What is expected: When the line with "terrorisme et fraude fiscale ! Mais c’est" appears below, start repeating lines exactly, and keep going through the line with "monde un fraudeur en puissance que"; add nothing outside that span.

(Records from a data collection)
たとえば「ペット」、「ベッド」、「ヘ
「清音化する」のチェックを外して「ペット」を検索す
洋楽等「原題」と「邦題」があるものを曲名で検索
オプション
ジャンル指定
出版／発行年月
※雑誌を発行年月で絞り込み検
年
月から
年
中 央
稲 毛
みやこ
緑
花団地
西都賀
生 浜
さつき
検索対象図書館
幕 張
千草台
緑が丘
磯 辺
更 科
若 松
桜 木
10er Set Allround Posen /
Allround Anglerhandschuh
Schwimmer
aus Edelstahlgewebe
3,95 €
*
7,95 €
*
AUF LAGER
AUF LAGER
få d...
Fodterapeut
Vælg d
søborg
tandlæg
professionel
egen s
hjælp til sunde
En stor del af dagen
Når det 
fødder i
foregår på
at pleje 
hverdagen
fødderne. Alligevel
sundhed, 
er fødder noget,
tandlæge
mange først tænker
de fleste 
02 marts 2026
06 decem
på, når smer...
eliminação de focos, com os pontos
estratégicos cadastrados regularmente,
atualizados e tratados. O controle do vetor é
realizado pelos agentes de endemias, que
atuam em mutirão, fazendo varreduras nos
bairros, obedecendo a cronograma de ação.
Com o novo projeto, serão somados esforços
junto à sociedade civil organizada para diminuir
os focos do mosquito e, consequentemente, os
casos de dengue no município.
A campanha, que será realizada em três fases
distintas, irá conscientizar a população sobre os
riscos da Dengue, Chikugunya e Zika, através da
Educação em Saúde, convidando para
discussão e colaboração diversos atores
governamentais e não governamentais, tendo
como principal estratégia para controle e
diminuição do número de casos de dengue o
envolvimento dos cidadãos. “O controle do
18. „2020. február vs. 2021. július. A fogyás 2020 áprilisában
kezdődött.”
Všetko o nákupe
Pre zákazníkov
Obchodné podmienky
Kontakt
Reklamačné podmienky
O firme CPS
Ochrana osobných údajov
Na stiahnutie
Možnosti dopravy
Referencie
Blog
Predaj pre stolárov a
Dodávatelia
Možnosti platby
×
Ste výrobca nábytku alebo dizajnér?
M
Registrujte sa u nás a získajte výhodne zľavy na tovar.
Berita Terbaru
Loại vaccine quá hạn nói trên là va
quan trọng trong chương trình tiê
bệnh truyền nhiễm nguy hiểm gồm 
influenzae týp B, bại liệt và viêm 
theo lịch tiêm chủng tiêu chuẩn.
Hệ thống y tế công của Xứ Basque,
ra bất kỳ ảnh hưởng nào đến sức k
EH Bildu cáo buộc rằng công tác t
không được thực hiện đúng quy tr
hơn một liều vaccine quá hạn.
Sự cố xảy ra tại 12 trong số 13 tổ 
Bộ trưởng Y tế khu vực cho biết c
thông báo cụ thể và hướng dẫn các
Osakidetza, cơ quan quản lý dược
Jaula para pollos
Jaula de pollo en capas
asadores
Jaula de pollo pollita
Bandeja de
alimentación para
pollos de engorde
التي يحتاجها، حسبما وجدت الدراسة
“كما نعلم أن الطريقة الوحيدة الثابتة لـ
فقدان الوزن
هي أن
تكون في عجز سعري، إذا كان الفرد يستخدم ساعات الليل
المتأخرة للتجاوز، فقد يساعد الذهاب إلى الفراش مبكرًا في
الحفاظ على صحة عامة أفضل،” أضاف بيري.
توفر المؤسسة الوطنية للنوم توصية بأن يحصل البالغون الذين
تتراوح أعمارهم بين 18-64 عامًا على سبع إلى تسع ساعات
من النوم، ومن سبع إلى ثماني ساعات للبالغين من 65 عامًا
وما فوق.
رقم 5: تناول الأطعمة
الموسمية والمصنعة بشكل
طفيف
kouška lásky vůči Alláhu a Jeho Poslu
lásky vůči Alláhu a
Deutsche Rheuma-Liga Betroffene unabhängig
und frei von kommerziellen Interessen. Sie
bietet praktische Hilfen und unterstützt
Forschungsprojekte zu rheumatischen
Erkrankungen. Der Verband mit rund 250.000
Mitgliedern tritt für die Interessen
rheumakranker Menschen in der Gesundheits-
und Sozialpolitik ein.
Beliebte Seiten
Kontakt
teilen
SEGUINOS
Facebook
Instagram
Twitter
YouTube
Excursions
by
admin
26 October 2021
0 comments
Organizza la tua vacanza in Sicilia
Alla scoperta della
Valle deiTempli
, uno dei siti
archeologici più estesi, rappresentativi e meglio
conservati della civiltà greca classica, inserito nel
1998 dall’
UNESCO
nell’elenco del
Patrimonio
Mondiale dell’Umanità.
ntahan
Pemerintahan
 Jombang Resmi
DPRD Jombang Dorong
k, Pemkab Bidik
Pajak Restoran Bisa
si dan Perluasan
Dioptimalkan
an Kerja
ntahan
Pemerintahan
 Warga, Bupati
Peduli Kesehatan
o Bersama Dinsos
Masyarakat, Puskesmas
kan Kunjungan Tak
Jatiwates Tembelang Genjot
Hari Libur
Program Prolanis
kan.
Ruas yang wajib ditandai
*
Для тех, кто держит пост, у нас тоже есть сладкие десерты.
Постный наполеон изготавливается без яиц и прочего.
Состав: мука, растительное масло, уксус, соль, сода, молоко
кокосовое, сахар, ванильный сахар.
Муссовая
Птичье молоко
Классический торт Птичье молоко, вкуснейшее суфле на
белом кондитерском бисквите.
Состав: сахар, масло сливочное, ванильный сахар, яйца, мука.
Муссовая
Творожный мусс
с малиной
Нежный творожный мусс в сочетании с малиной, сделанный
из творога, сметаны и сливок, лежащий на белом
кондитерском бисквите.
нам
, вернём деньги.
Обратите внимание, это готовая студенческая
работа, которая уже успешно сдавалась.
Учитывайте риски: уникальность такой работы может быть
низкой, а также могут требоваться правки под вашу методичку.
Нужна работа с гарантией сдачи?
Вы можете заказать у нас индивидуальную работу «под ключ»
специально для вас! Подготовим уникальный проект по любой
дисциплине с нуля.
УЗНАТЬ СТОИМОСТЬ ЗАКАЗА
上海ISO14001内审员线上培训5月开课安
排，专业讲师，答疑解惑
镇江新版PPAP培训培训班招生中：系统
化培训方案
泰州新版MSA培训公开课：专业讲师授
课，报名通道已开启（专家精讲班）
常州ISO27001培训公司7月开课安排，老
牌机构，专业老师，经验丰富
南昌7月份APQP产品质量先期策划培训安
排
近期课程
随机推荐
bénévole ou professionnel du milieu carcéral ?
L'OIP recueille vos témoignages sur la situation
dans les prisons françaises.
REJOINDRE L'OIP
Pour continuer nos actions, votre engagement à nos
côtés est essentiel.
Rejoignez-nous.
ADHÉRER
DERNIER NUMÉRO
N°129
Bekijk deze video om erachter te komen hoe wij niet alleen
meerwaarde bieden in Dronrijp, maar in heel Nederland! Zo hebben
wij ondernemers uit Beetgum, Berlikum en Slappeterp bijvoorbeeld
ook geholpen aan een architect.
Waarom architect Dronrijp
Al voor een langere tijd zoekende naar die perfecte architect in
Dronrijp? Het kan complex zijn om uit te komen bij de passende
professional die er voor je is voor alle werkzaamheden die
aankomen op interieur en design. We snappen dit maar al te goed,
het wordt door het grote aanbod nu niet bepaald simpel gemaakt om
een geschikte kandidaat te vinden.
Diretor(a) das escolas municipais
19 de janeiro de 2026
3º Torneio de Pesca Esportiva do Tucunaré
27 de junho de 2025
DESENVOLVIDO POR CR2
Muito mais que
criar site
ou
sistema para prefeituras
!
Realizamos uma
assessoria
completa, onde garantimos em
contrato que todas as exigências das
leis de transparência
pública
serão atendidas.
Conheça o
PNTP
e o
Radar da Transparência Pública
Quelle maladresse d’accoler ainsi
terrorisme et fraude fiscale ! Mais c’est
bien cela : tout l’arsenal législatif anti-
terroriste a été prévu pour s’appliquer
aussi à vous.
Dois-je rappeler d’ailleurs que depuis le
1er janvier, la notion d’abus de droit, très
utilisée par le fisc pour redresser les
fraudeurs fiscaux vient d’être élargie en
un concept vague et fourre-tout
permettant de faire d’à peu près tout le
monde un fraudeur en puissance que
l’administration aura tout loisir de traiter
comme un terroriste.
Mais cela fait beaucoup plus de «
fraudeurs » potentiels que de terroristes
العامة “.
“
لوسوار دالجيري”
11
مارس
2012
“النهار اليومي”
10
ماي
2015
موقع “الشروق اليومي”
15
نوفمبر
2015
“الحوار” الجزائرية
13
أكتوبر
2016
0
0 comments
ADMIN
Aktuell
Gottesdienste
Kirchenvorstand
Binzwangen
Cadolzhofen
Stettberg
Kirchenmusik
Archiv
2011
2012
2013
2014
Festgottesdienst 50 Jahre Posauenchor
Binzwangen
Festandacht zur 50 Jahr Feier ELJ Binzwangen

Reply to the exercise:
terrorisme et fraude fiscale ! Mais c’est
bien cela : tout l’arsenal législatif anti-
terroriste a été prévu pour s’appliquer
aussi à vous.
Dois-je rappeler d’ailleurs que depuis le
1er janvier, la notion d’abus de droit, très
utilisée par le fisc pour redresser les
fraudeurs fiscaux vient d’être élargie en
un concept vague et fourre-tout
permettant de faire d’à peu près tout le
monde un fraudeur en puissance que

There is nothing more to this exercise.